Gordon-Saker said there was ‘no alternative’ but to allow the paying party to challenge every item, which resulted in what he described as a ‘painstaking exercise’ of ‘forensic archaeology’.

The underlying trial, which was concluded in 2013, had lasted only 44 days. The commercial court had given judgment for the claimant Deutsche Bank for the sum of $243m and ordered the defendant to pay 85% of the claimant’s costs on the indemnity basis.

Gordon-Saker said the case was ‘huge and hard fought’ but that the detailed assessment proceedings were just as keenly contested. They started in 2017 when the claimant applied – unsuccessfully – for directions that the detailed assessment should be heard in two tranches. This had been argued on the basis that producing a detailed bill could take up to two years and cost £2.5m. The application was dismissed as the judge ruled that a paying party was entitled to know at the outset what was being claimed.

The claimants served a bill in January 2019 for around £53m, including disbursements of more than £30m. There were then 40 documents schedules, one for each month, of which, individually, seven were over £1m and 15 were between £500,000 and £1m. The documents schedules ran to over 2,000 pages.

The defendant served points of dispute running to 289 pages and served replies in December 2019.

The court heard that the defendant made ‘recurring criticisms’ about how the claimant’s solicitors had recorded their time. It was submitted that descriptions were inadequate to identify precisely what work had been done and that most composite entries did not divide the time spent between different tasks.

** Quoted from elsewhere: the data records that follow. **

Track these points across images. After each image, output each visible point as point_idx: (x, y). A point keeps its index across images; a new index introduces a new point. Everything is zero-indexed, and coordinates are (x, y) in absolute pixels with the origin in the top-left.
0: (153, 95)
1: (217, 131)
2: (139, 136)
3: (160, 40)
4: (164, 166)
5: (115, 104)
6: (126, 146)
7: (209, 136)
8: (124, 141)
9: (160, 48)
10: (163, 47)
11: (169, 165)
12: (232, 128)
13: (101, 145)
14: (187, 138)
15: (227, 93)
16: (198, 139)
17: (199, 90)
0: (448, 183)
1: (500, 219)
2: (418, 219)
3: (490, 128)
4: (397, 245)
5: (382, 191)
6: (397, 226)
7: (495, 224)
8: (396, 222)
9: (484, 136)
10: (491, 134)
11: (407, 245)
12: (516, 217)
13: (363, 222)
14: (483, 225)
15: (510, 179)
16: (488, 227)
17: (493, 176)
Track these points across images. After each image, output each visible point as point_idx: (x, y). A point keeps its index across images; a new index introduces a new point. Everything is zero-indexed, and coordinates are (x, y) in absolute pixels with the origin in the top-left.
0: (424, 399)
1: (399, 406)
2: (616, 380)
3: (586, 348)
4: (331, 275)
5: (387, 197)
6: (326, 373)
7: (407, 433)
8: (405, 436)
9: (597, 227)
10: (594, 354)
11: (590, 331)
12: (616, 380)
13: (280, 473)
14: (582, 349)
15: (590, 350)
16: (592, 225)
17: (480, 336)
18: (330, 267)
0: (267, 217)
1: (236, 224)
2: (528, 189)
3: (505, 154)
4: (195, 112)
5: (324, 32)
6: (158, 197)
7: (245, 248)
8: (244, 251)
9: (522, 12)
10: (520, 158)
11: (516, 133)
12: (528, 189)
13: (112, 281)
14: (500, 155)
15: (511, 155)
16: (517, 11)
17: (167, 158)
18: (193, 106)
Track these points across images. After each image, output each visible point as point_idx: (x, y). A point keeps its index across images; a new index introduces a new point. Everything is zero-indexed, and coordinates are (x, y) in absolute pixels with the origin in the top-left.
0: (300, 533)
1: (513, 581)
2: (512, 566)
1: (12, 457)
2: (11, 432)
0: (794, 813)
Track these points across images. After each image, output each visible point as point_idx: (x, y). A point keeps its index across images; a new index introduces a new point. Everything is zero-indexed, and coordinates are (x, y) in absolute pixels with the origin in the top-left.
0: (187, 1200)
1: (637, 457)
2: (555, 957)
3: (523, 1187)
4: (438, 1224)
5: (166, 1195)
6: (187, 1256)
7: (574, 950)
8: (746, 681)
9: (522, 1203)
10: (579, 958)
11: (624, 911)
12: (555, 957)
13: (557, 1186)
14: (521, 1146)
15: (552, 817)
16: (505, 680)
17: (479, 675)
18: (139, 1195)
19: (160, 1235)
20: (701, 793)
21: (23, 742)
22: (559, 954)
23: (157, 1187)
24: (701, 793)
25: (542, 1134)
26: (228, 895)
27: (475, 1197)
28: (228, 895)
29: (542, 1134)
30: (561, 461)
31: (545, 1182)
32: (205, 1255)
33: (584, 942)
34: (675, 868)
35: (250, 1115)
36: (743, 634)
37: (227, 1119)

Despite the claimant’s costs lawyer attempting to explain in detail what tasks had been done, the judge recorded there were few attendance notes or files notes.

Gordon-Saker said the way in which time was recorded and the absence of complete files led to ‘substantial reductions’ and overall the costs had come down by around 32%. He further ruled that the claimant should not be entitled to all of its costs of the detailed assessment and he reduced these by 30%.